Der Psychologe stellt sogar fest, dass diese jungen Sportler bei schlechten Leistungen eine „immens große Ernüchterung“ verspüren können. Ein Phänomen, zu dem manchmal eine Form von Schuldgefühlen in Bezug auf die Investition eines geliebten Menschen hinzukommt und zu dem soziale Netzwerke manchmal Spott, Kommentare oder sogar Beleidigungen hinzufügen. Da der Druck immer schwieriger zu bewältigen und zu verinnerlichen ist, wird sich der Sportler für Selbstverletzung entscheiden.

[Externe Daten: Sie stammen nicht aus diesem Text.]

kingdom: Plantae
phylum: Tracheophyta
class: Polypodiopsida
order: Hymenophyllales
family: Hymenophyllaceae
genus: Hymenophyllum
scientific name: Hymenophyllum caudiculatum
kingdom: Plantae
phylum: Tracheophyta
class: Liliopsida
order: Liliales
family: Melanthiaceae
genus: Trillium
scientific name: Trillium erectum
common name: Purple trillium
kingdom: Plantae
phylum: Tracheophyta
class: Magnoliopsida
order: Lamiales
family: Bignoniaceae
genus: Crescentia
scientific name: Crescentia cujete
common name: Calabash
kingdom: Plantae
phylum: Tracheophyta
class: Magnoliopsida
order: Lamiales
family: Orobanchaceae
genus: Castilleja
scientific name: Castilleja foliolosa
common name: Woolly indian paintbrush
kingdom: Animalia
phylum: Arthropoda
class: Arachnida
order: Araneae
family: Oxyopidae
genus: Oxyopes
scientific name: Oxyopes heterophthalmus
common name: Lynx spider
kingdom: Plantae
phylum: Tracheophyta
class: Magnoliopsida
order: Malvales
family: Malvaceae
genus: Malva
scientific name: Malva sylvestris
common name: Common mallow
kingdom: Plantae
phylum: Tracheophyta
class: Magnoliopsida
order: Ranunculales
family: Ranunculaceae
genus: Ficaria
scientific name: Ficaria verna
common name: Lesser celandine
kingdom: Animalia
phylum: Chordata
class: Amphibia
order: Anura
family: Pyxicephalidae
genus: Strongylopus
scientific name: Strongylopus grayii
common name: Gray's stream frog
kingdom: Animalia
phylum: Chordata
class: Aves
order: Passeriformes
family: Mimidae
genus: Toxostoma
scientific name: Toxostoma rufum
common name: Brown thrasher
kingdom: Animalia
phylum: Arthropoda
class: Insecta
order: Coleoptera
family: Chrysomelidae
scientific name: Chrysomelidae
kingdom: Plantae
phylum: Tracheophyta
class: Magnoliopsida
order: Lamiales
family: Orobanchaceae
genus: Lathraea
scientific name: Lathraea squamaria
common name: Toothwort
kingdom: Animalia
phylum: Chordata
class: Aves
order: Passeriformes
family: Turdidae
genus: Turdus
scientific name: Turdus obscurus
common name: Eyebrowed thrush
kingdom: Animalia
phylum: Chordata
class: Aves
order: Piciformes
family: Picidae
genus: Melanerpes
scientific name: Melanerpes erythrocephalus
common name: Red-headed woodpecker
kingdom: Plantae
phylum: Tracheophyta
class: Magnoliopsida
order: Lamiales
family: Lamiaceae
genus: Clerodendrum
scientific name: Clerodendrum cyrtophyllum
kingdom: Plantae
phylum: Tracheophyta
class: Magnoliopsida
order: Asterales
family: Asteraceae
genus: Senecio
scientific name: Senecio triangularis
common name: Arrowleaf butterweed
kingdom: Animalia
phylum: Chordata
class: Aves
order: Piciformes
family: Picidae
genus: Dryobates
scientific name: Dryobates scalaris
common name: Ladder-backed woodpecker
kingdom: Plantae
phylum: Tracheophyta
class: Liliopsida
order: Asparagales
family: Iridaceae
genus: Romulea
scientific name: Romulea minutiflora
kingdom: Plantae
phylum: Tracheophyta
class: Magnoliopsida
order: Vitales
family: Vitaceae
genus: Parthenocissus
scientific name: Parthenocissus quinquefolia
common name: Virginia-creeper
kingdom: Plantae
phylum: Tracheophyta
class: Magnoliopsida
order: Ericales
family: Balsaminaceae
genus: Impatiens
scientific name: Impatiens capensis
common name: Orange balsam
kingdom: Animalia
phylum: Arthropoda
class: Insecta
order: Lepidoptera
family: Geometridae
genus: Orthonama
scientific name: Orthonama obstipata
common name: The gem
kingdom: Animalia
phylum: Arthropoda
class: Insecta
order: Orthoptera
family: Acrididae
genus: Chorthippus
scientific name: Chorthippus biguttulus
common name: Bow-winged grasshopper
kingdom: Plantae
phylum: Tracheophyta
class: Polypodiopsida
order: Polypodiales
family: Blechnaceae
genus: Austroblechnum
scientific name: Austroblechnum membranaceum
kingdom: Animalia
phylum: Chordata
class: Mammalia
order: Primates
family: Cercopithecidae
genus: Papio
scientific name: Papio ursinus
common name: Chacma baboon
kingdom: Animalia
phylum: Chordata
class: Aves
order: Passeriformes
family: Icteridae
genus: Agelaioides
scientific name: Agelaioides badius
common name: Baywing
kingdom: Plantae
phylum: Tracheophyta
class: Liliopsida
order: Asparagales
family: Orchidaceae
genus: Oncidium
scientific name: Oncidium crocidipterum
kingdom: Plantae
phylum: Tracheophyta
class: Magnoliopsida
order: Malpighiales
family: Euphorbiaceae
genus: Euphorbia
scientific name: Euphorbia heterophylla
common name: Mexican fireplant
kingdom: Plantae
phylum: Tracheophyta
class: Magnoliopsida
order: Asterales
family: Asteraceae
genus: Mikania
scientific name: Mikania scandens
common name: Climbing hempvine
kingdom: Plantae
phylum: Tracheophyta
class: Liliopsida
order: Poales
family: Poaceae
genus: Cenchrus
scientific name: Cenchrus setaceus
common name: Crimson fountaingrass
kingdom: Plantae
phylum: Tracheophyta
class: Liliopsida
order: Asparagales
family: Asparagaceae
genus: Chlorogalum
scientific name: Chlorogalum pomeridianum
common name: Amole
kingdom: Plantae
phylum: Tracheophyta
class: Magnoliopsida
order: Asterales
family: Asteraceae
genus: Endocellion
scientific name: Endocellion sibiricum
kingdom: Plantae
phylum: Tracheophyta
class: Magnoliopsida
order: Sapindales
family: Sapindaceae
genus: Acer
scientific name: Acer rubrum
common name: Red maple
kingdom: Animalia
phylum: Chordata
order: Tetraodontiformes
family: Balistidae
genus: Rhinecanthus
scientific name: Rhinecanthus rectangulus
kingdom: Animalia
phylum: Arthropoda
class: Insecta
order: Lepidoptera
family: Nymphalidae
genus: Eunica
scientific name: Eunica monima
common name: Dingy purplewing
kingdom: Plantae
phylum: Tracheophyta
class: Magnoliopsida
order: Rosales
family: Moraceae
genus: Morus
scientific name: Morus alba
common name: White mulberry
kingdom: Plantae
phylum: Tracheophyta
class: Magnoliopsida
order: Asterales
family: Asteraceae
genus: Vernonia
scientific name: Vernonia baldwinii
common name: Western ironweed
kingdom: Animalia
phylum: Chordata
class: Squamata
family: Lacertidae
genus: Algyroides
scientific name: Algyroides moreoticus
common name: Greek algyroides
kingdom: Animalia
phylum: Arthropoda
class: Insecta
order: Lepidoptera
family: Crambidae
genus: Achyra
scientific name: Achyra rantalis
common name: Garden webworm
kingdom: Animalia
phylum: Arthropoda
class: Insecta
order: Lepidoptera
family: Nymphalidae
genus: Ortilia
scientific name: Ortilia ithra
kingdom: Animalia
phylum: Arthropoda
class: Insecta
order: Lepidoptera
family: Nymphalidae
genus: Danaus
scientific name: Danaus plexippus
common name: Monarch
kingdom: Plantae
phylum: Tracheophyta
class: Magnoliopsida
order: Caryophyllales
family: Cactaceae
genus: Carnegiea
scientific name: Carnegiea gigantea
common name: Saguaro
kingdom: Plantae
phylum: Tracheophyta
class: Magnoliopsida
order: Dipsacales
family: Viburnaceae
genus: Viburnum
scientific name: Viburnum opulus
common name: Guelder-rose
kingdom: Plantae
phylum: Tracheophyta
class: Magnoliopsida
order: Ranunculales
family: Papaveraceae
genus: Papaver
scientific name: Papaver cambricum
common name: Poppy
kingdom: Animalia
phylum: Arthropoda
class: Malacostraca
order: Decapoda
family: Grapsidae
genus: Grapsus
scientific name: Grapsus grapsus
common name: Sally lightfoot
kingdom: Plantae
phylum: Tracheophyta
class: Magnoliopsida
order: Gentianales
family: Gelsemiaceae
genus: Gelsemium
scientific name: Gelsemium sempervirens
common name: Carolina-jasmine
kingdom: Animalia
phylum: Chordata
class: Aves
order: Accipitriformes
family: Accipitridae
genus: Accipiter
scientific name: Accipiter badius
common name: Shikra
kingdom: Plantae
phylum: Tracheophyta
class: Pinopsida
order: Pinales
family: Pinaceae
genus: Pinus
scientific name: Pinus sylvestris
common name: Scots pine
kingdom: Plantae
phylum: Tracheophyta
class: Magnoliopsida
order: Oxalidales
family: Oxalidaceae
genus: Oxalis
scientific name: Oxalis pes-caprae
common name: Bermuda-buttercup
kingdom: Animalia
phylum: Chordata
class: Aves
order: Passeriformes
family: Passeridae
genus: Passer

„Wenn wir in der Lage sind, die Schläge gegen uns selbst zu richten, liegt das daran, dass das Leiden bereits seit mehreren Monaten oder sogar mehreren Jahren besteht. Wir brauchen daher bereits ein Bewusstsein für die Teams, die diese Sportler umgeben, oder für die Familie, um zu verstehen, dass sie Sport treiben Auf einem hohen Niveau ist selbst ein Erfolg nicht gleichbedeutend mit Wohlbefinden und Glück. Wir müssen möglicherweise auch mehr Gesundheitspersonal hinzuziehen, um die schwachen Signale psychischen Leidens zu erkennen. sie rät.